Assignment:
Every record below should be repeated exactly, with the pictures left out.

Data in this exercise START

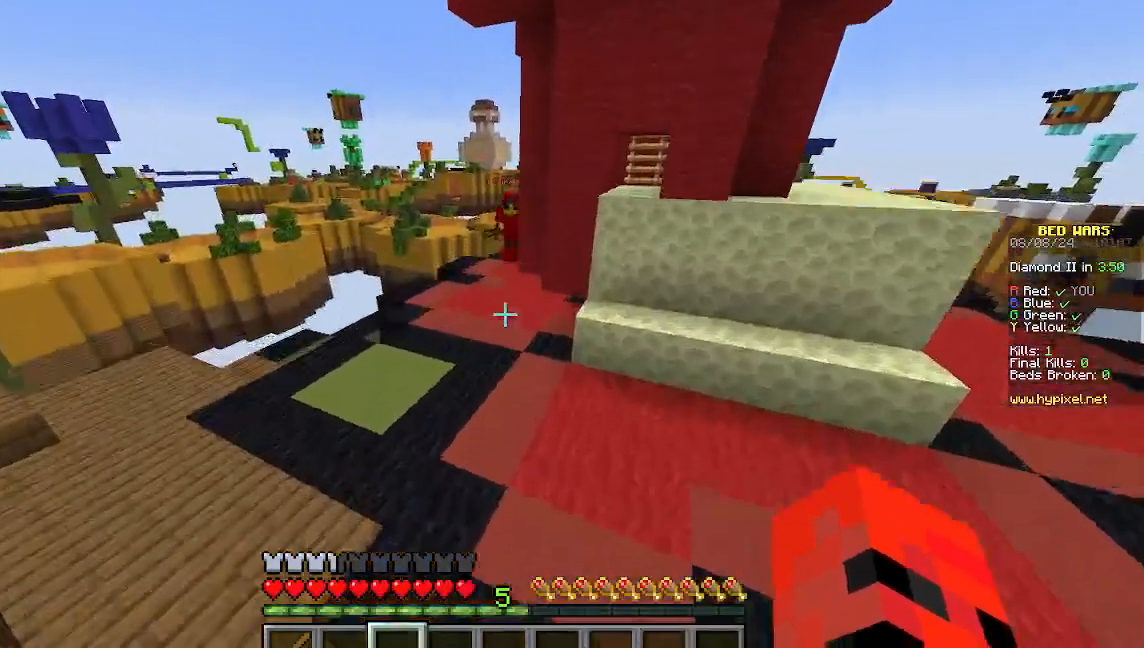
{"keys": ["a", "w"], "mouse": [], "events": [[511, "a", "down"]]}
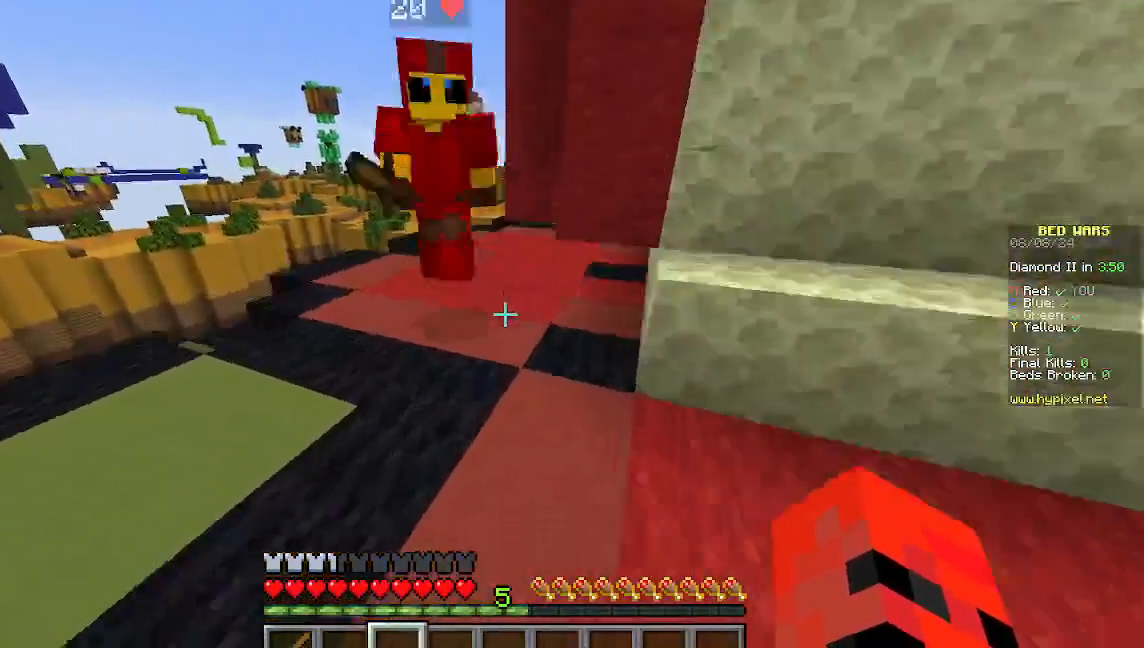
{"keys": ["w"], "mouse": [], "events": [[289, "a", "up"]]}
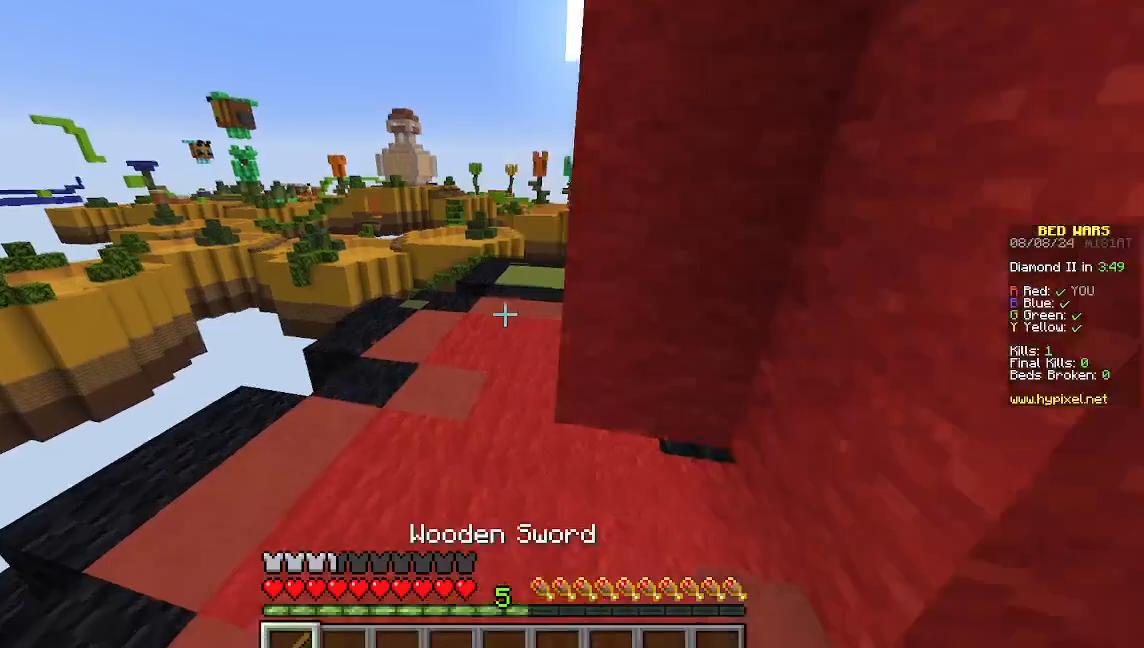
{"keys": ["d", "w"], "mouse": [], "events": [[511, "d", "down"]]}
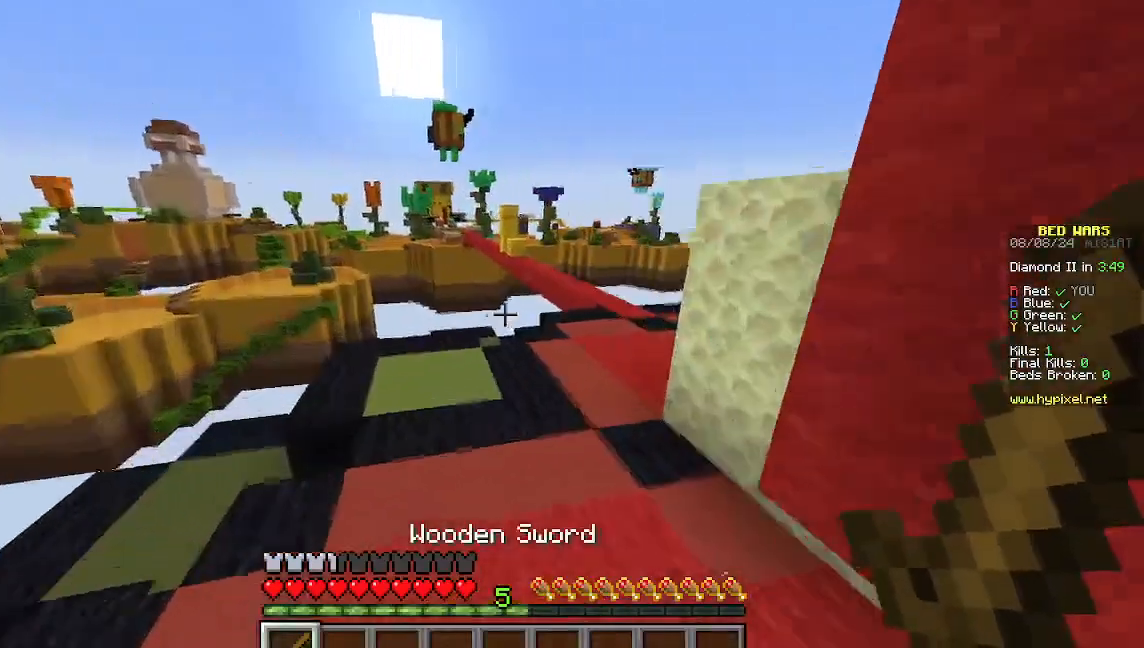
{"keys": ["w"], "mouse": [], "events": [[445, "d", "up"]]}
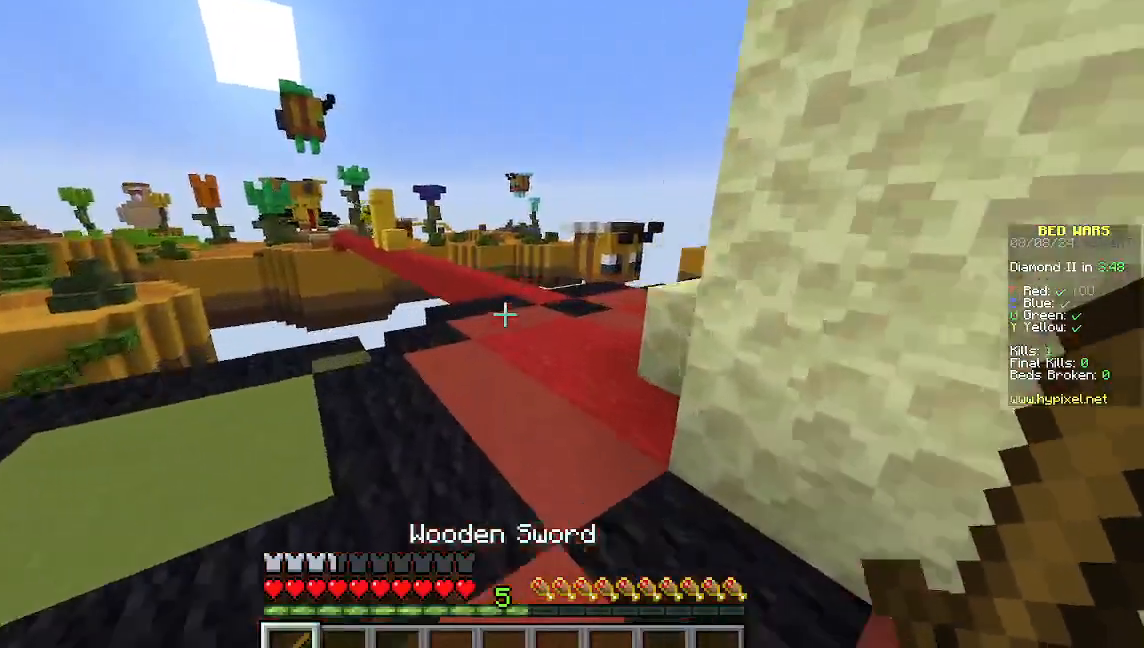
{"keys": ["d", "w"], "mouse": [], "events": [[311, "d", "down"]]}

Data in this exercise END

Completed task:
{"keys": ["a", "w"], "mouse": [], "events": [[511, "a", "down"]]}
{"keys": ["w"], "mouse": [], "events": [[289, "a", "up"]]}
{"keys": ["d", "w"], "mouse": [], "events": [[511, "d", "down"]]}
{"keys": ["w"], "mouse": [], "events": [[445, "d", "up"]]}
{"keys": ["d", "w"], "mouse": [], "events": [[311, "d", "down"]]}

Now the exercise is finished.